** begin Page excerpt **

Thursday, March 23, 2006

Just keep walking...Just keep walking...

2nd post coming straight atcha out of the Dirty Dirty Miyahara!  I've got some stories to tell so lets get to it without any fuss!

The Next day...
The next morning, after our late night eating Yakitori (which was very tasty and elicited amazed looks from the owner of the spot when we order the amount of food we did.) We woke up late.  Adam felt bad about us not getting up early to suck the life out of the day, but I was grateful for the extra sleep.  I did wake up early and sent emails and made that first post but then I went back to bed and slept till 11am.  Which was nice.  No, fuck that.  It was wonderful.  I mean, once you get past sleeping on an inch thin futon mattress on the floor.  Uncomfortable, to say the least, but I'm getting used to it.  We got ourselves ready, gathered our things and headed out into the cold Nihon mid morning.  We figured we'd go to the Sword Museum, hit up Akihabara to feast on the electronic orgy, grab some dinner and then run around looking for books and what not.

The Museum of Swords...poetry in steel
The sword museum was located in a small neighborhood filled with small, rich looking houses and tons of mercedes coupes.  We arrived at the museum with high hopes and were not dissappointed except for the fact that they wouldn't allow pictures inside.  So I'll have to describe it to you from what I remember.  The art of making a Japanese sword, like a Tachi or a Katana, is a very involved process that I only partially understand.  There are no blades in the world that compare.  We saw all numbers of blades and I was amazed at the differences between the lengths and witdths and curves of all the blades.  Like all things, the sword went through changes depending on the age it was made in.  Some ages were longer blades with less curves, other ages saw shorter blades with more pronounced curves.  We spent about an hour and a half marveling at all the blades, at their various differences and the cooling marks made along the edges of the blades.  Simple beautiful.  I would have killed for a picture but there were security guards and security cameras so you'll have to settle for the pics of the sword making implements and tongs and what not, and the two beautfiul cats sitting outside museum (who ran off before I could get the zoom lense on the camera).  I have to admit one thing; I was surpised the sword museum was as small as it was.  I know that the Japanese people have a sort of strange relationship with their Samurai past, so sometimes I wonder if they dont celebrate it like we would imagine that they would.  I figured a sword museum would be a huge, towering affair with thousands of blades and depictions of how to use them and what not, but the Museum was an intimate, cozy joing with about 40 sword blades in all, only a few of which were more than just the blades themselves.  But it was still cool to see.

** end Page excerpt **

◆ Written request 1
Answer these questions about the post on the sword museum:
(a) Until what time did the writer sleep after going back to bed?
(b) About how long did the visitors spend looking at the blades?
(c) About how many sword blades did the museum have in all?
The text and the records are independent of each other.

** begin Extracted entries **

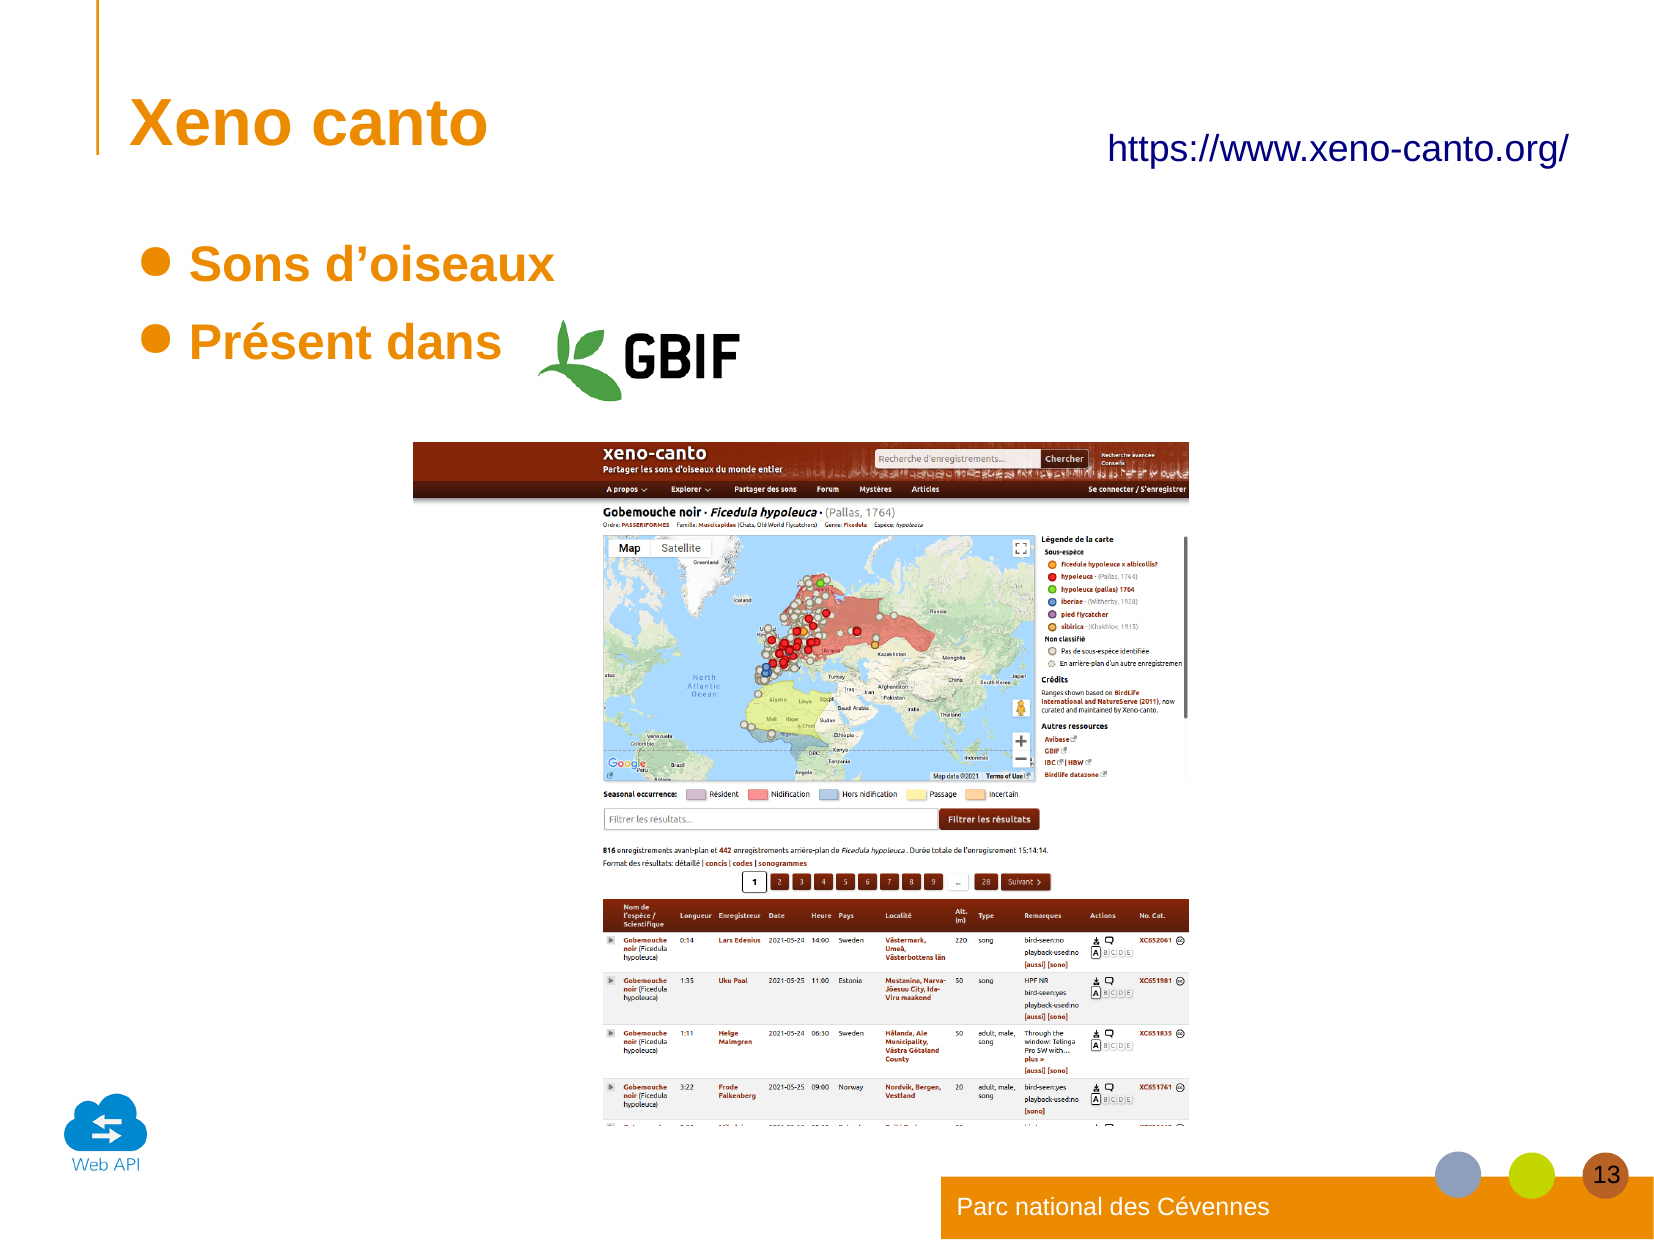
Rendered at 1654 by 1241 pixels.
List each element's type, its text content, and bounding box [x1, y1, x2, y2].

list Sons d’oiseaux Présent dans [118, 236, 1625, 956]
text_box https://www.xeno-canto.org/ [1092, 120, 1585, 178]
picture [413, 442, 1189, 1126]
picture [507, 295, 768, 425]
title Xeno canto [129, 11, 1619, 160]
picture [59, 1087, 153, 1182]
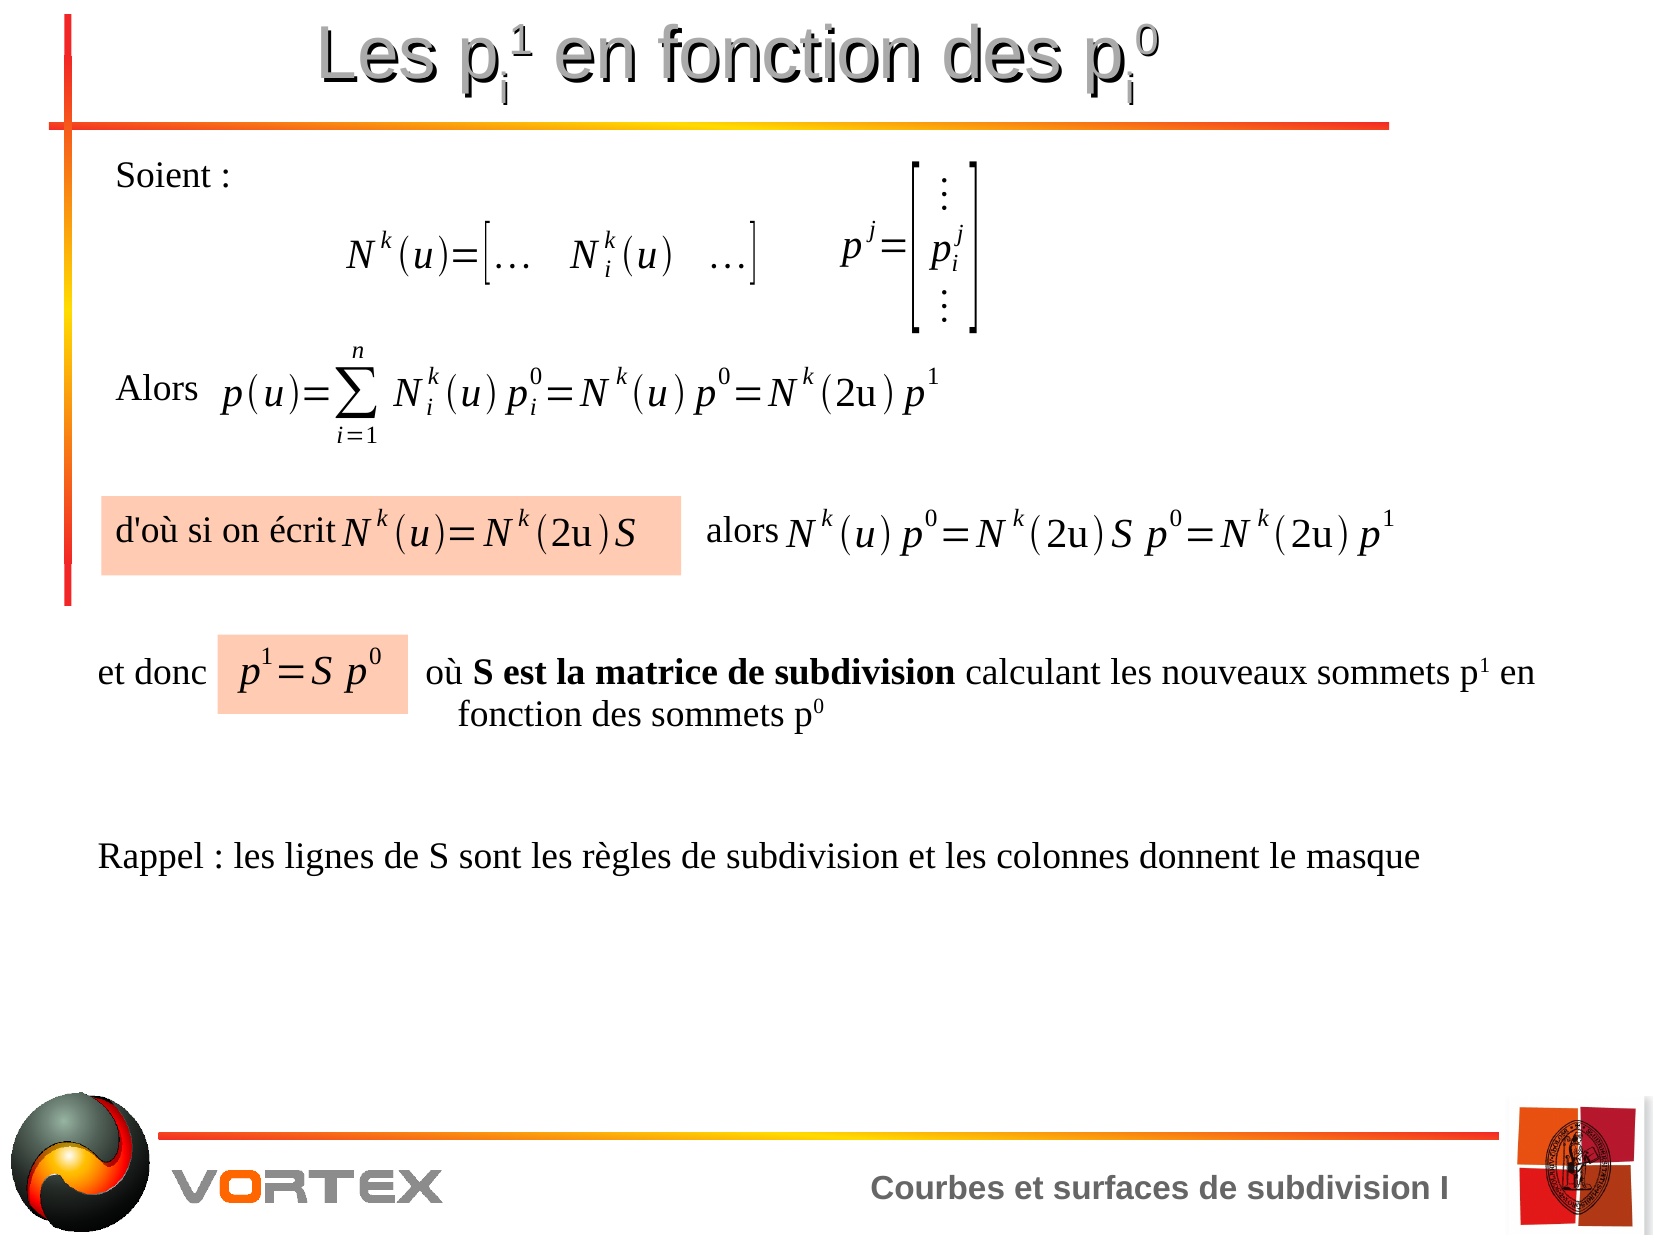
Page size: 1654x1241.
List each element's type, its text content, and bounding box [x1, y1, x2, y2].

chart [336, 218, 764, 287]
picture [11, 1092, 443, 1232]
chart [225, 642, 389, 694]
picture [1505, 1096, 1653, 1235]
list Soient : Alors d'où si on écrit alors et donc où S est la matrice de subdivision calculant les nouveaux sommets p1 en fonction des sommets p0 Rappel : les lignes de S sont les règles de subdivision et les colonnes donnent le masque [97, 153, 1571, 1109]
title Les pi1 en fonction des pi0 [82, 4, 1392, 120]
chart [775, 503, 1402, 558]
chart [828, 158, 987, 335]
chart [208, 336, 946, 448]
chart [331, 503, 643, 558]
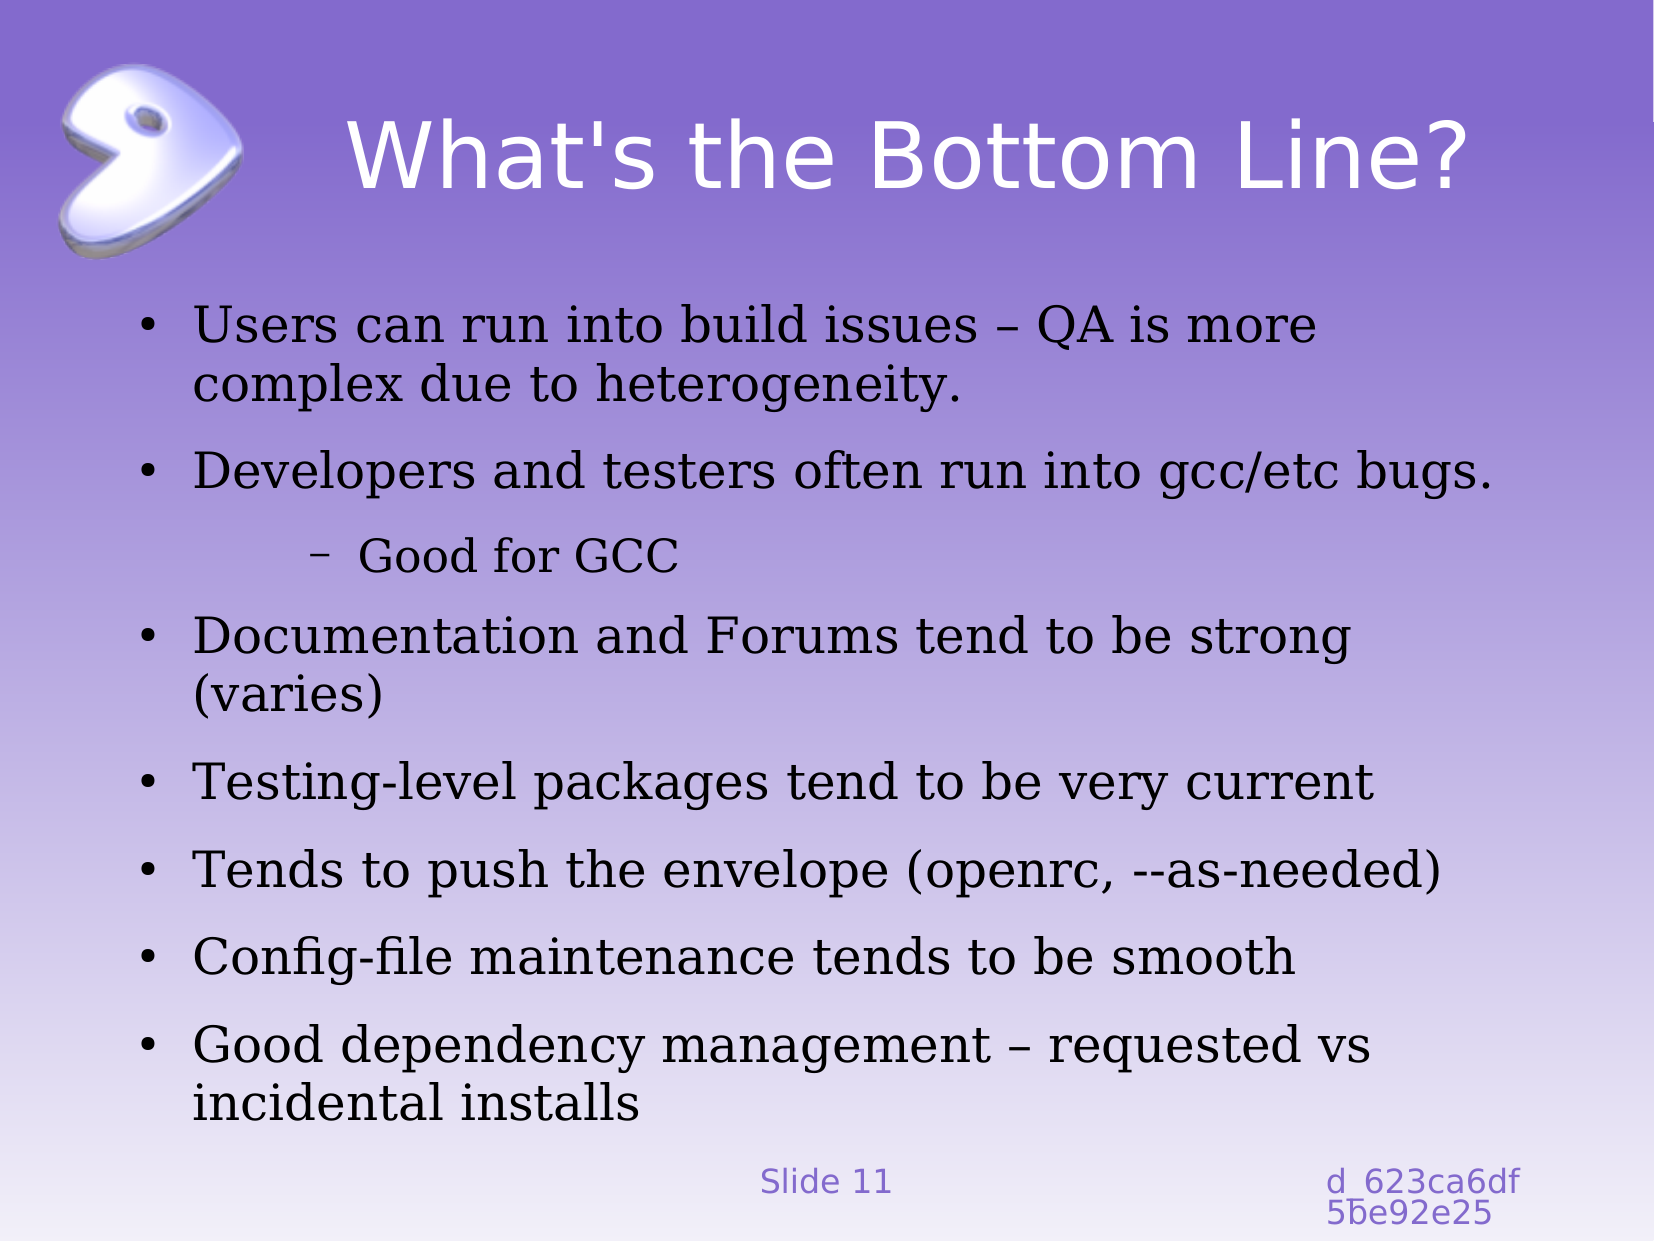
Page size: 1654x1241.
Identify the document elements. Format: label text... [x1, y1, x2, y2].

picture [49, 61, 248, 266]
list Users can run into build issues – QA is more complex due to heterogeneity. Developers and testers often run into gcc/etc bugs. Good for GCC Documentation and Forums tend to be strong (varies) Testing-level packages tend to be very current Tends to push the envelope (openrc, --as-needed) Config-file maintenance tends to be smooth Good dependency management – requested vs incidental installs [121, 296, 1534, 1133]
title What's the Bottom Line? [288, 44, 1531, 268]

** end Extracted entries **

◆ Written request 2
Format the part of the records that opens at their start and closes with the line containing "chart [331, 503, 643, 558]" as a JSON list of strings, one string per line, leaving out blank lines and the pictures.

◆ Written answer 1
(a) 11am
(b) About an hour and a half
(c) About 40

◆ Written answer 2
[
  "Rendered at 1654 by 1241 pixels.",
  "List each element's type, its text content, and bounding box [x1, y1, x2, y2].",
  "list Sons d’oiseaux Présent dans [118, 236, 1625, 956]",
  "text_box https://www.xeno-canto.org/ [1092, 120, 1585, 178]",
  "picture [413, 442, 1189, 1126]",
  "picture [507, 295, 768, 425]",
  "title Xeno canto [129, 11, 1619, 160]",
  "picture [59, 1087, 153, 1182]",
  "Page size: 1654x1241.",
  "List each element's type, its text content, and bounding box [x1, y1, x2, y2].",
  "chart [336, 218, 764, 287]",
  "picture [11, 1092, 443, 1232]",
  "chart [225, 642, 389, 694]",
  "picture [1505, 1096, 1653, 1235]",
  "list Soient : Alors d'où si on écrit alors et donc où S est la matrice de subdivision calculant les nouveaux sommets p1 en fonction des sommets p0 Rappel : les lignes de S sont les règles de subdivision et les colonnes donnent le masque [97, 153, 1571, 1109]",
  "title Les pi1 en fonction des pi0 [82, 4, 1392, 120]",
  "chart [775, 503, 1402, 558]",
  "chart [828, 158, 987, 335]",
  "chart [208, 336, 946, 448]",
  "chart [331, 503, 643, 558]"
]